Believing v Belonging: what comes first?

Archie Poulos
October 29th, 2010

How do we get engaged in the faith?

During the last generation there has been ever increasing discussion of the relationship between believing, behaving and belonging in the Christian community.

This discussion is important as we think about what we expect of people joining church and how we organise our church life together.

It has traditionally been held that people begin by believing. This changes their attitudes and that is seen in changes in behaviour that enables them to belong to the people of God gathered. This is certainly the thinking of the early church as they structured how church life functioned.

In recent days sociological studies have declared that the actual way people change and grow is by belonging to a group that has a particular ethos, which almost by osmosis leads to a change in behaviour and that provides the fertile ground for a change in belief.

Some churches structure their meetings along these lines. The meeting’s main activity is to be accessible so that the newcomer immediately feels as though they belong to this group, and so that through continued relationship they change their behaviour and their belief.

Concerns

I have a fundamental concerns with both options.

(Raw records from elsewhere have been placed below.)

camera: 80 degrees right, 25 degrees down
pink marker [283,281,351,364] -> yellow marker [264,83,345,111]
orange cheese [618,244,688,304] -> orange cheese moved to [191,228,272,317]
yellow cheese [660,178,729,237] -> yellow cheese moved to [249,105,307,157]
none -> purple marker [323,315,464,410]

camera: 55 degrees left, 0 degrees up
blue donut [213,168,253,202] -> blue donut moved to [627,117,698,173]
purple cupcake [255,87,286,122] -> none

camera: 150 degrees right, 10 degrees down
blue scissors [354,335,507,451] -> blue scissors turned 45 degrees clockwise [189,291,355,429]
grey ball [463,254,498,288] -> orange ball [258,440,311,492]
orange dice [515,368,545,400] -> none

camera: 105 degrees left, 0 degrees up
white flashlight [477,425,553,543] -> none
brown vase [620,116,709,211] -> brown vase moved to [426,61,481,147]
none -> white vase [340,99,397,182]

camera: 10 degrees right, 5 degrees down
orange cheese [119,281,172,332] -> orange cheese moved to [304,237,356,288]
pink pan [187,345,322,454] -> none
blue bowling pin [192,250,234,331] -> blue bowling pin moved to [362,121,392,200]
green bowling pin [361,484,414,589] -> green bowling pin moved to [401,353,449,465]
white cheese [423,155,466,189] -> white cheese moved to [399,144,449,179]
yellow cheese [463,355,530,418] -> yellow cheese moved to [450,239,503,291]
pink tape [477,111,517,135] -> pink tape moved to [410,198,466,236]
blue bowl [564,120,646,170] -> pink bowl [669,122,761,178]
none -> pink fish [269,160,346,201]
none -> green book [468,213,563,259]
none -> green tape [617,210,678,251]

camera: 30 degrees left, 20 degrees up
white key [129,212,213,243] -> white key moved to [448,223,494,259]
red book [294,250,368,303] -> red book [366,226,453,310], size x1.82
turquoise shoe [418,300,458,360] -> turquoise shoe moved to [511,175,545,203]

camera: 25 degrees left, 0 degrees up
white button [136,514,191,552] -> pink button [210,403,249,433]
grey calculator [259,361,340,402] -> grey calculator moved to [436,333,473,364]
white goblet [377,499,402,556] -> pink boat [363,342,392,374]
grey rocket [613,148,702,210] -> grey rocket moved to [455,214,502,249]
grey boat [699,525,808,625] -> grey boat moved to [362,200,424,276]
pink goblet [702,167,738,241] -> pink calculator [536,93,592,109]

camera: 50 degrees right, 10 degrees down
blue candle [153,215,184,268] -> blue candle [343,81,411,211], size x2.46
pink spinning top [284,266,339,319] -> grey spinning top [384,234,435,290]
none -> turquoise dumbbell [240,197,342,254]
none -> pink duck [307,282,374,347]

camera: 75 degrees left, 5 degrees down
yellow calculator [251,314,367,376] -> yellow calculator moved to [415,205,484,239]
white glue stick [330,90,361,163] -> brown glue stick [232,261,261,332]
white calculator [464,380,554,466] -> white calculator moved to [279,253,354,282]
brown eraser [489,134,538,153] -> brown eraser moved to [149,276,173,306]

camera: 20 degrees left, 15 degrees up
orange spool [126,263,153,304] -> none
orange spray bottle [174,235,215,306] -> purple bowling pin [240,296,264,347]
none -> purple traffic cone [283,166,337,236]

It does not seem Biblical or realistic to break a person’s pathway to maturity into these discrete categories. The Bible deliberately links life and doctrine. The apostle Paul commands Timothy to watch his life and doctrine closely (1 Timothy 4:16), and Peter in condemning false teachers identifies their failure in what they teach and how they live (2 Peter 2).

Additionally I cannot see how it is possible to rightly belong to the people of God without being committed to the Lord and His people, so true belonging must involve both true belief and amended behaviour.

Way forward

So where does this leave us? Here are some thoughts.

Belonging is a slippery category. It is true that people are affected and changed by those with whom they relate. One of God’s gifts in leading people to Christian maturity is each other.

However, I think a better category is not “belonging” (as this rightly requires faith), but “welcoming and engaging”. Our meetings must be open and accessible to newcomers, who will feel at ease being with “these people”. But the church should be different to life outside the church.

Believing and behaving then go hand in hand. To not understand this is to under-estimate the work of the Spirit in the life of a Christian. In trusting God by faith, He gives his Spirit who both strengthens faith and enables behaviour change.

So our meetings must be welcoming. Our meetings must also be unafraid to call forth faith in the Lord, and in our meetings we must demonstrate, live and demand behaviour fitting of those united to Christ.